- TEXTO PROPORCIONADO:

Me ha faltado tiempo para echar a la petaca del iPod los últimos tragos de Drive-by Truckers: The Big To-do. Palabras mayores, amigos.
(Nota al margen.- Hablando de petacas: lo que empezó como una broma se está convirtiendo en una pequeña colección. En la tienda de HBO de Nueva York me compré hace un año una petaca con el logo de Deadwood, la serie-western, grabado. Hace unos meses me agencié otra petaca más serie, cortesía de Jim Beam -espero que no sea un premio por gran consumidor-, y el otro día descubrimos en la placita de Santa Cruz una tienda de productos rusos en la que no pude resistirme a comprar una petaca con la efigie de Lenin y el escudo de los zares. Todo junto y en rojo, a mogollón. Puedo considerar ya oficialmente que este es el comienzo de una hermosa colección, y las acepto como obsequio si en sus viajes o andanzas encuentran algunas curiosas, divertidas, exóticas o estrambóticas)
Drive-by Truckers son una de las mejores cosas que le han pasado al rock en la última década. NQ Arbukle dice en una bellísima canción cantada con su amiga Carolyn Mark y titulada Officer Down: “It’s hard to be a good man listening to the Drive-by Truckers”. Es jodido ser un buen hombre escuchando a los Drive-by Truckers. Buen hombre no en el sentido moral, sino en el sentido convencional, de vida ordenada, calma, constreñida. De hecho, Officer Down habla de dos nómadas, de borrachos que se arrastran de motel en motel. O de parejas aburridas, demasiado abúlicas hasta para odiarse, que sueñan con caer borrachas de motel en motel.
Patterson Hood, alma y cuerpo de Drive-by Truckers, tiene el espíritu de los viejos músicos vagabundos. Es el último beat, el último hipster: un homeless intelectual (o mejor, un beggar, como se dice en el inglés de Inglaterra, que tiene una connotación más bohemia y menos social).

- ENUNCIADO DEL PROBLEMA:
Indica si cada afirmación coincide con el texto sobre Drive-by Truckers. Responde sí o no y cita literalmente las palabras del texto que lo deciden. (a) La petaca con el logo de Deadwood se compró en la tienda de HBO de Nueva York. (b) NQ Arbukle canta Officer Down en solitario. (c) Patterson Hood es el alma y cuerpo de Drive-by Truckers. El listado no guarda ninguna relación con el texto.

- EXTRACTO DE DATOS:

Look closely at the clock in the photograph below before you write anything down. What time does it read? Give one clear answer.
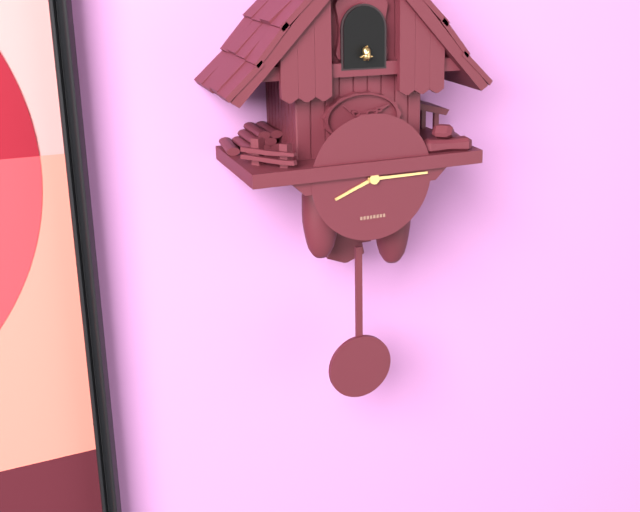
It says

- SOLUCIÓN DEL PROBLEMA:
(a) Sí: «En la tienda de HBO de Nueva York me compré hace un año una petaca con el logo de Deadwood».
(b) No: «una bellísima canción cantada con su amiga Carolyn Mark y titulada Officer Down».
(c) Sí: «Patterson Hood, alma y cuerpo de Drive-by Truckers».